In a crisis, words matter. Over the past few months, leaders across the globe have had to communicate multiple, difficult messages on a daily basis to their citizens. Those who have been successful have kept in mind of the golden rule of crisis communication – or of all communication, for my money – keep it simple.
‘Stay home. Stop the Spread. Save Lives’, was how New York Governor Andrew Cuomo framed his response at the beginning of the crisis. The words were short – monosyllabic in fact – and he used the rule of three for added impact.
New Zealand Prime Minister Jacinda Ardern was even more concise. ‘Stay in Your Bubble’ was her message to the country – simple, concrete and easily repeatable. No one could argue they didn’t understand.
Now, however, the black-and-white clarity of those early crisis messages is proving trickier for some governments as they begin to move into the myriad ‘greys’ that accompany any period of transition.
As workplaces begin to open up, business leaders should be mindful to not make the same mistake.
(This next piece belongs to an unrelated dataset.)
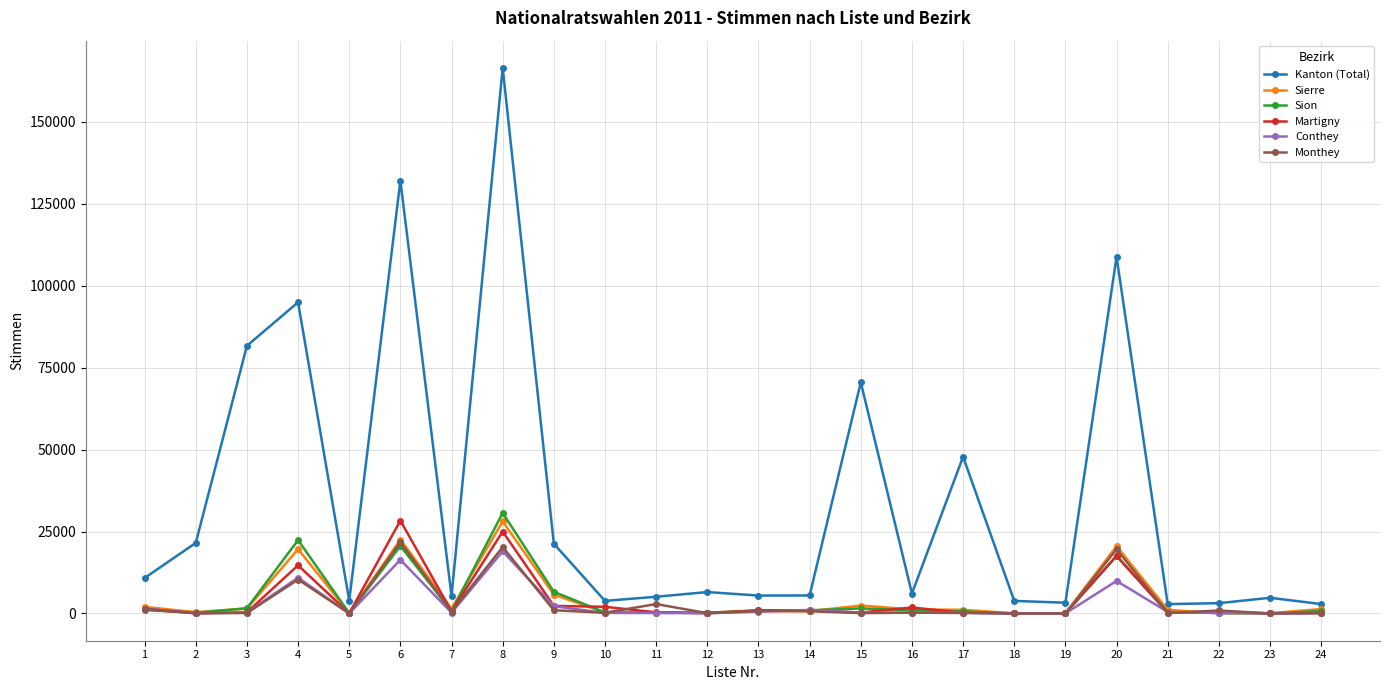

Where does the Monthey series first go above 245?

1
Especially with even more turbulent times being predicted to come.
As authors Chip and Dan Heath note in their book, Made To Stick, delivering clear messages in a noisy, ever-changing environment can be particularly difficult to do. Making them ‘sticky’ is even harder. But the more concise you are, the better your chances of getting your message across.
I advocate building your communication around what I call the Three C’s: Clarity, Credibility and Connection… with just a sprinkling of Story for added memorability.
Crisis Communication Rule 1: Clarity
Let’s go back to Ardern’s ‘bubble’. With that one metaphor, the New Zealand government managed to establish a story that was not just simple and clear but easy to visualise. It was sticky.
Now, as her country undertakes the process of opening itself up, that bubble is expanding – first to take in wider social and work bubbles, then to explain the travel bubbles that will follow. The basic principle – simple and clear – is what made it sticky in the first place. But there is also enough of a story to allow it to develop and grow.
It’s an example of how quickly words with concrete imagery can gain traction. I find something similar happens in my own workshops when, by the end of the day, people have invariably started to copy expressions I have been using (‘land the point’; ‘own the room’).
Sticky messages can be grasped quickly (important when it comes to ensuring the message gets maximum reach). They are easy to visualise and have a sense of story. But they also have to be believable.
Crisis Communication Rule 2: Credibility
In many ways, credibility is the least tangible of the Three C’s – yet people tend to spot its absence the full metaphorical mile off.
A recent article in The Times (UK) drew attention to a spate of ‘We’re here for you’ ads from various banks in response to the financial challenges being faced by their customers. ‘Forget the touchy-feely ads, just give us better service,’ was the headline. Ouch. But it made a good point: it doesn’t matter how well-crafted your story is or how simple your language, to be believable, your message also has to be credible. Telling customers how important they are while hundreds of them complain of an inability to access services comprehensively fails to deliver a credible message.
There is a valuable lesson in this for business leaders going forward, especially for those who may be facing the prospect of delivering difficult news. If you want your staff to be understanding of the tough decisions that may have to be made, if you want them to believe in the reasons behind such decisions, your messages have to be credible.
Crisis Communication Rule 3: Connection
So, words matter. But they don’t stand alone. To achieve that third ‘C’ in effective communication – connection – you have to be mindful of how people feel. That’s especially relevant in times of uncertainty when staff will be particularly attuned to any perceived lack of compassion.
Sounding like you care is essential if you want your message to land. But setting the right tone doesn’t just mean ‘of voice’. It also means getting your timing right and – in today’s world of virtual communication – even your backdrop. One client recently told me of a senior leader who announced news of furloughing staff from his well-appointed living room beyond which his large garden was visible through the open patio doors. His assertion that ‘the current lockdown has been difficult for us all’ was unsurprisingly seen as a little tone deaf by the firm’s mainly young, apartment-bound workforce. The devil is in the detail, as they say.
Such practices are good sense, not rocket science, but they are surprisingly easy for people to forget, particularly in challenging times when there’s so much competing for our attention.
Which makes those Three C’s – dusted with that all-important sprinkle of ‘story’ – a particularly good mantra for our times.